Yesterday, the price list showed numbers like $646, 625 and $654,600 along with an additional $15,000 in incentives. The local paper was right - ten to twenty percent down from last summer's prices.

MLS-2

Patrick Boyle, head of the new real estate information service MLS-2, sent mail the other day about their new software that, among other things, provides keyword searches for real estate sales listings. Here's a screenshot of how you can quickly find motivated sellers, highly motivated sellers, and sellers so desperate that they'll probably accept just about any offer with six figures.
In the press release Patrick noted, "In today's real estate market, many buyers are looking for deals. For these buyers, MLS-2.com allows them to search a complete MLS database of homes specifically for bargains, in new and unique ways."

Currently MLS-2 covers seven counties in the greater SF Bay Area, but may be coming to a county near you.

Is Someone Expecting Something Bad to Happen?
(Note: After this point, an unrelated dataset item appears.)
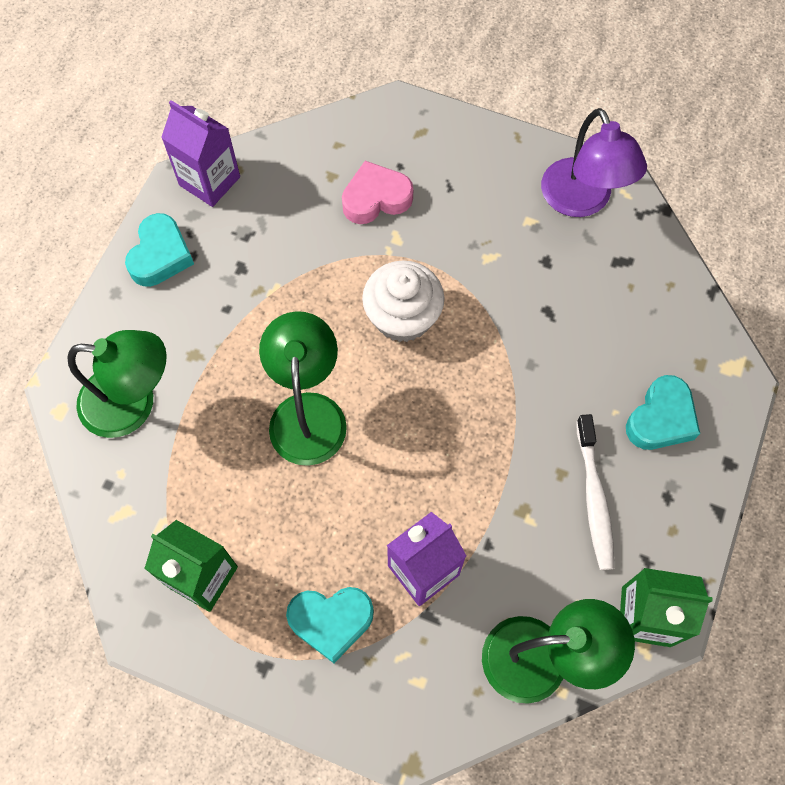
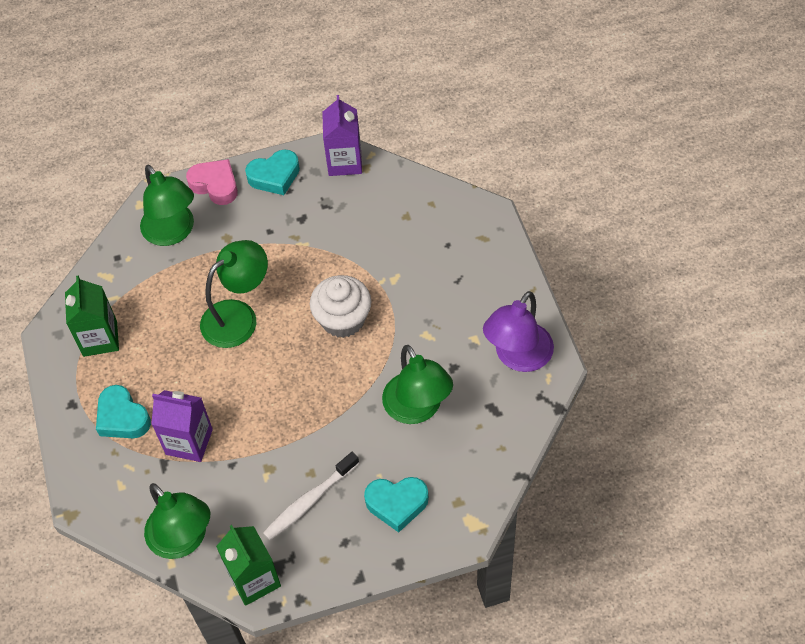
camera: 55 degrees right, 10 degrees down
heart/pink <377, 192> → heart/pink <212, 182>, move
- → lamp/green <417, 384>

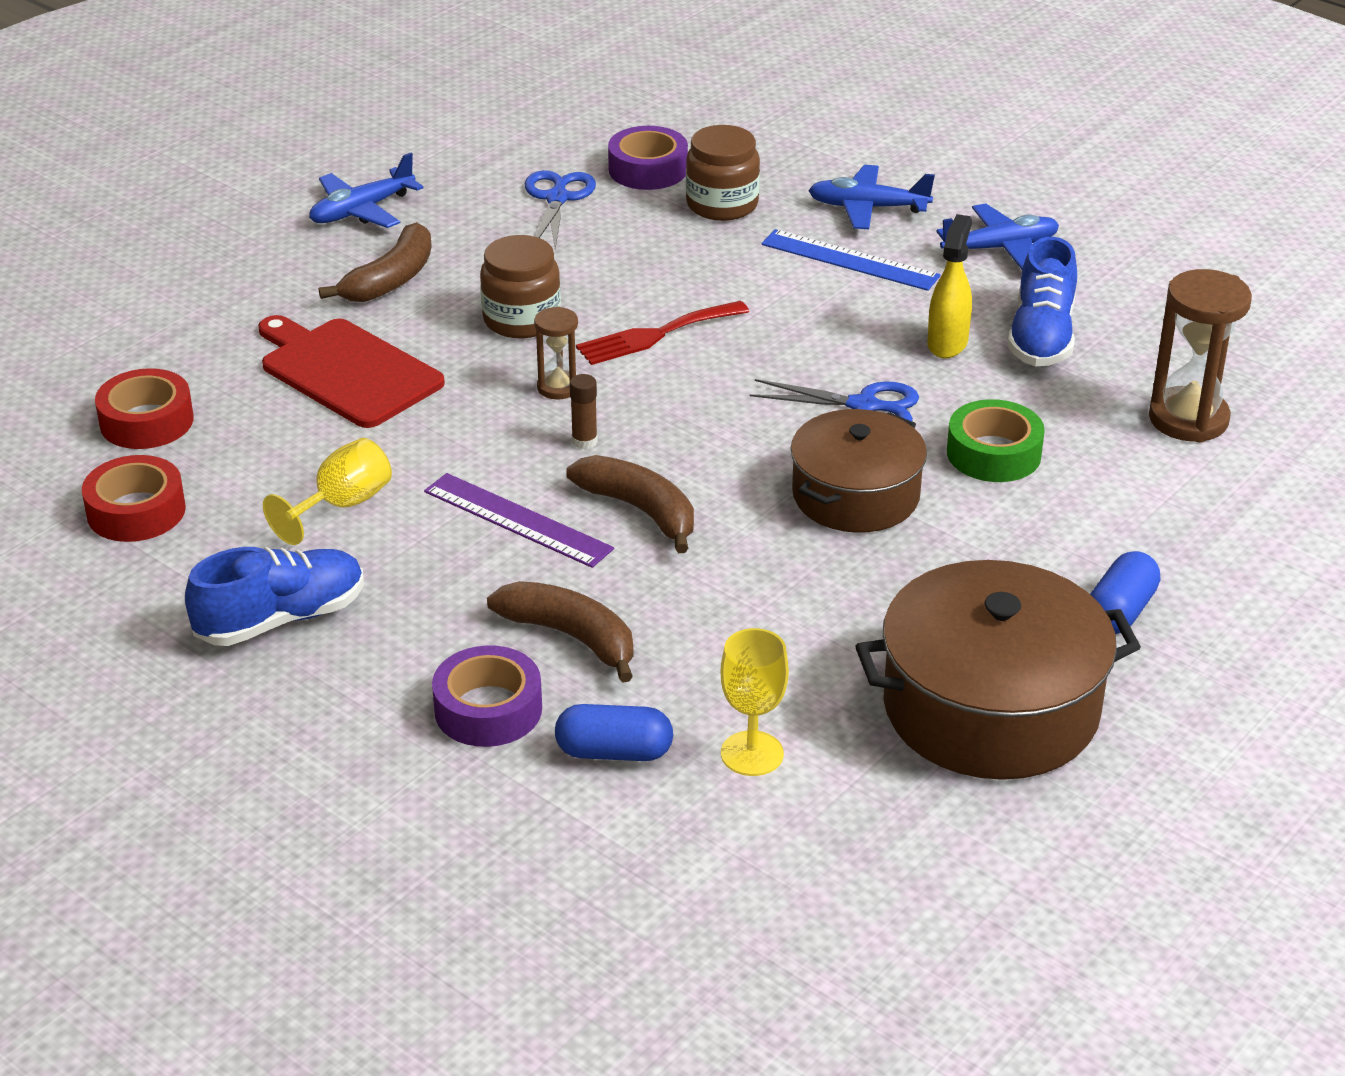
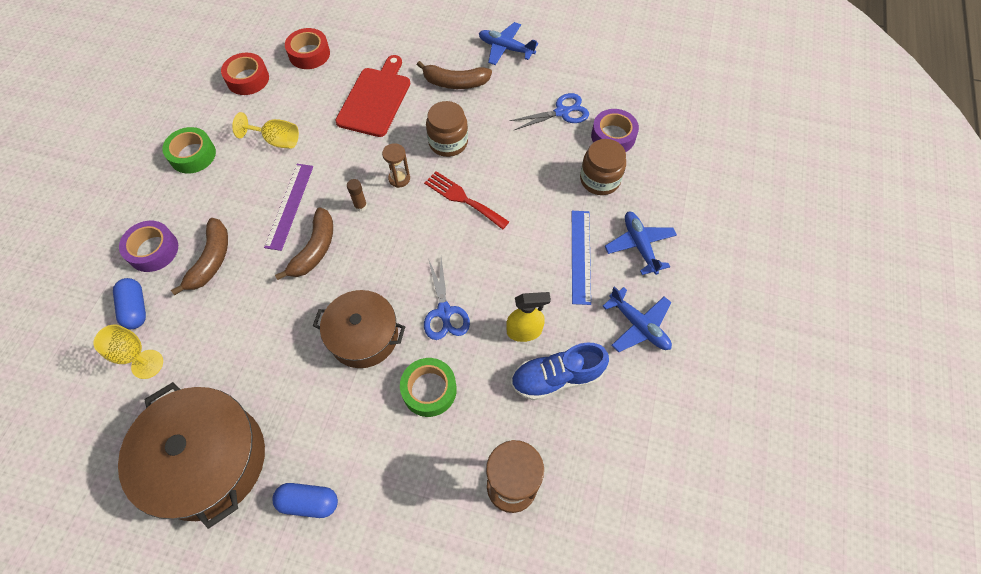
camera: 65 degrees right, 25 degrees up
shoe/blue <274, 596> → tape/green <189, 150>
Signing up to get news or alerts from different organizations sometime results in interesting things showing up in your inbox. For example, yesterday a message from the Kansas City Fed showed up with the following subject line:

Test Your Discount Window Access for Contingency or Liquidity Purposes

Here's the message body:

Institutions are encouraged to periodically test their ability to borrow at the Discount Window to ensure there are no unexpected impediments or complications. For more information visit http://www.kc.frb.org/CRM/DiscountWindow/Discountwindow.htm to perform the test.
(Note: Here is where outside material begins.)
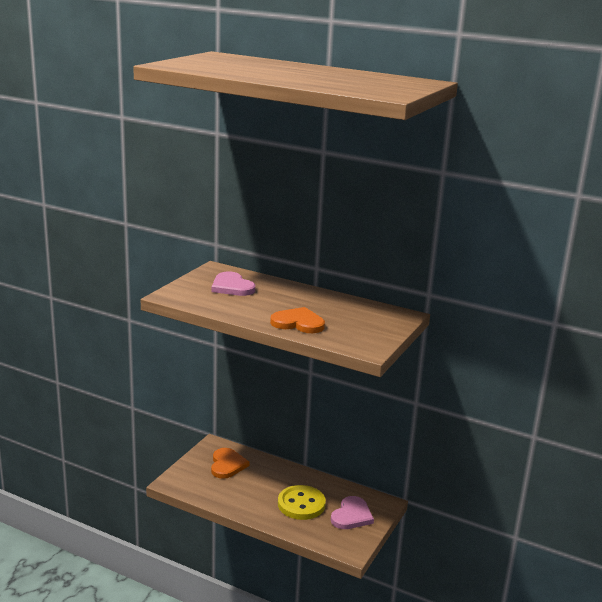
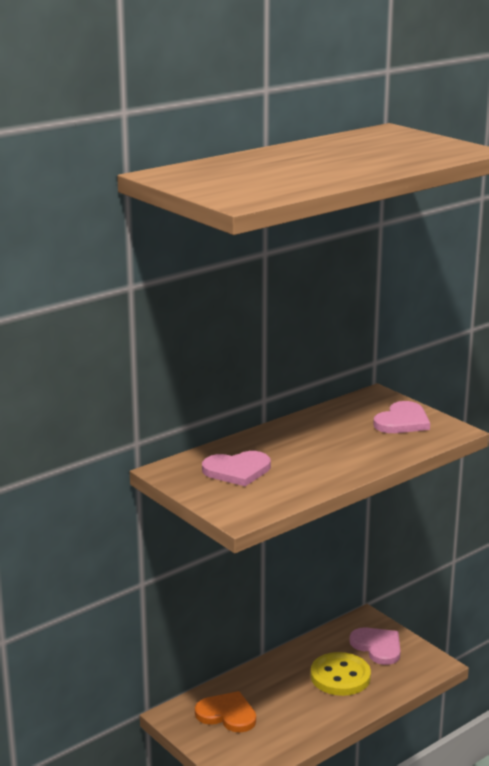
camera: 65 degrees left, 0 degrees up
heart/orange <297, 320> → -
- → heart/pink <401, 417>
Here's what you see when you click on the link:
Having neither an institution or a contingency/liquidity plan, it's hard to come away from this feeling anything other than a bit unsettled as to why others are urged to conduct a test on theirs.

Is someone expecting something bad to happen?

The Thin White Duke is Now a Sexagenarian

David Bowie turned 60 the other day and yes, someone between the ages of 60 and 69 is indeed a sexagenarian (the younger age brackets sound even more strange). The story about the song TVC15 is probably typical of his early years.
TVC15 was a single by David Bowie.

The song was inspired by Iggy Pop who, during a drug-fuelled period at Bowie’s LA home, hallucinated and believed that the television set was swallowing his girlfriend.

Beyond oblique mentions to absorption via television, the lyrics are largely nonsensical. Bowie himself hasn’t been able to shed any light on their meaning beyond the Pop anecdote, having very limited recollection of the Station to Station sessions. The 1983 film Videodrome explores similar themes.

Whenever Under Pressure comes on the radio, the volume gets turned up - it's a conditioned response.

5 comments:

Anonymous said...

Michelle Malkin is my arch-nemesis too, but that's more for ideological reasons.

Anonymous said...

i hope you continue to be funny on fridays. i always look forward to your humor at the end of the week.

chris

Anonymous said...

Michelle Malkin: fry in Friday Lite Hell, you theiving hussy. One more tick against that wretched wench after her AP fiasco. Calls herself a journalist. GIT YER OWN FRIDAY RECAP TITLE....

Metroplexual said...

Since you brought it up, Iggy Pop, John Lennon and Bowie used to hang out together in NYC up until Lennon was killed. They used to have a habit of scrambling together at 5 ish in the evening to catch this little known UHF Tv show called "The Uncle Floyd Show". I used to watch it religiously as well because it was not really a kiddie show. You have to understand that the station had very little power and was very hard to get in in Manhattan or anywhere else in the Metro area. So it took some fiddling with the aerial to get it in. Any way the ramones were regular guest among other local rock heroes. The upshot is that SNL "borrowed" much of their 1st year stuff from this show and Bowie wrote a song dedicated to Oogie on a recent album in homage to the show and time. Google the show or look it up on jumptheshark. Truly an American influence.

Anonymous said...

Uncle Floyd was the greatest local access show EVAH.